> [Work to complete]:
Up to and including the line holding "## 借用的变量超过其范围", write out the data exactly from its first line, but not the pictures.

Collected data entries:

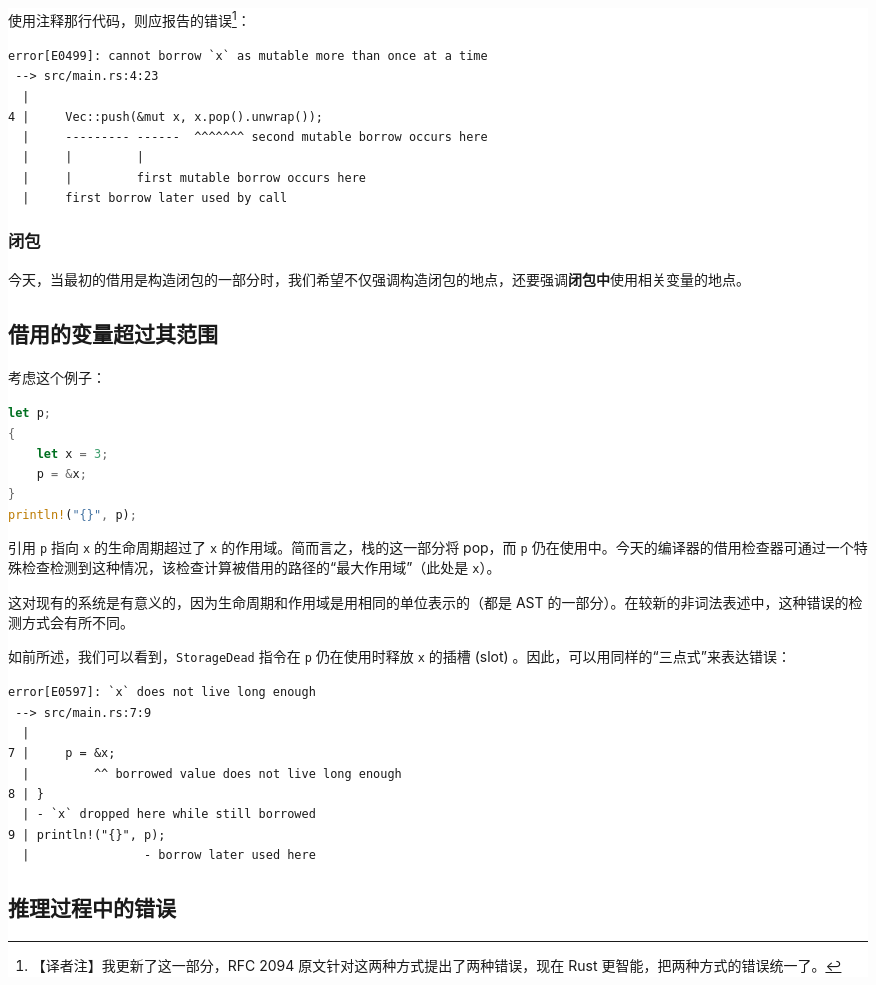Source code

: 使用注释那行代码，则应报告的错误[^push-pop-error]：

```rust,ignore
error[E0499]: cannot borrow `x` as mutable more than once at a time
 --> src/main.rs:4:23
  |
4 |     Vec::push(&mut x, x.pop().unwrap());
  |     --------- ------  ^^^^^^^ second mutable borrow occurs here
  |     |         |
  |     |         first mutable borrow occurs here
  |     first borrow later used by call
```

[^push-pop-error]: 【译者注】我更新了这一部分，RFC 2094
原文针对这两种方式提出了两种错误，现在 Rust 更智能，把两种方式的错误统一了。

### 闭包

今天，当最初的借用是构造闭包的一部分时，我们希望不仅强调构造闭包的地点，还要强调**闭包中**使用相关变量的地点。

## 借用的变量超过其范围

考虑这个例子：

```rust
let p;
{
    let x = 3;
    p = &x;
}
println!("{}", p);
```

引用 `p` 指向 `x` 的生命周期超过了 `x` 的作用域。简而言之，栈的这一部分将 pop，而 `p`
仍在使用中。今天的编译器的借用检查器可通过一个特殊检查检测到这种情况，该检查计算被借用的路径的“最大作用域”（此处是 `x`）。

这对现有的系统是有意义的，因为生命周期和作用域是用相同的单位表示的（都是 AST 
的一部分）。在较新的非词法表述中，这种错误的检测方式会有所不同。

如前所述，我们可以看到，`StorageDead` 指令在 `p` 仍在使用时释放 `x` 的插槽 (slot) 
。因此，可以用同样的“三点式”来表达错误：

```rust,ignore
error[E0597]: `x` does not live long enough
 --> src/main.rs:7:9
  |
7 |     p = &x;
  |         ^^ borrowed value does not live long enough
8 | }
  | - `x` dropped here while still borrowed
9 | println!("{}", p);
  |                - borrow later used here
```

## 推理过程中的错误


[^span-scope]: 本文将 `span` 翻译成“范围”，将 `scope` 翻译成“作用域”。
[scope-block]: 作用域总是与块相对应，但有一个例外：临时值的作用域有时是封闭语句。
[^#1-error]: 现在实现了此 RFC，因此不会出错。后面案例 2 也是一样。
[basic block]: https://github.com/rust-lang/rust/blob/bf0a9e0b4d3a4dd09717960840798e2933ec7568/src/librustc/mir/mod.rs#L443-L463
[statement]: https://github.com/rust-lang/rust/blob/bf0a9e0b4d3a4dd09717960840798e2933ec7568/src/librustc/mir/mod.rs#L774-L814
[terminator]: https://github.com/rust-lang/rust/blob/bf0a9e0b4d3a4dd09717960840798e2933ec7568/src/librustc/mir/mod.rs#L465-L552
[rvalue]: https://github.com/rust-lang/rust/blob/bf0a9e0b4d3a4dd09717960840798e2933ec7568/src/librustc/mir/mod.rs#L1037-L1071
[depth-first-search]: https://github.com/nikomatsakis/nll/blob/1cff361c9aeb6f553b528078866f5717f1872dad/nll/src/infer.rs#L71-L113
[RFC 2025]: https://github.com/rust-lang/rfcs/pull/2025
[^disjoint-capture]: 【译者注】这个问题在
[comment]: https://internals.rust-lang.org/t/partially-borrowed-moved-struct-types/5392/2
[`owning_ref`]: https://crates.io/crates/owning_ref
[GAT]: https://github.com/rust-lang/rfcs/pull/1598
[Move]: https://github.com/rust-lang/rfcs/pull/1858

> [Written response]:
Source code

: 使用注释那行代码，则应报告的错误[^push-pop-error]：

```rust,ignore
error[E0499]: cannot borrow `x` as mutable more than once at a time
 --> src/main.rs:4:23
  |
4 |     Vec::push(&mut x, x.pop().unwrap());
  |     --------- ------  ^^^^^^^ second mutable borrow occurs here
  |     |         |
  |     |         first mutable borrow occurs here
  |     first borrow later used by call
```

[^push-pop-error]: 【译者注】我更新了这一部分，RFC 2094
原文针对这两种方式提出了两种错误，现在 Rust 更智能，把两种方式的错误统一了。

### 闭包

今天，当最初的借用是构造闭包的一部分时，我们希望不仅强调构造闭包的地点，还要强调**闭包中**使用相关变量的地点。

## 借用的变量超过其范围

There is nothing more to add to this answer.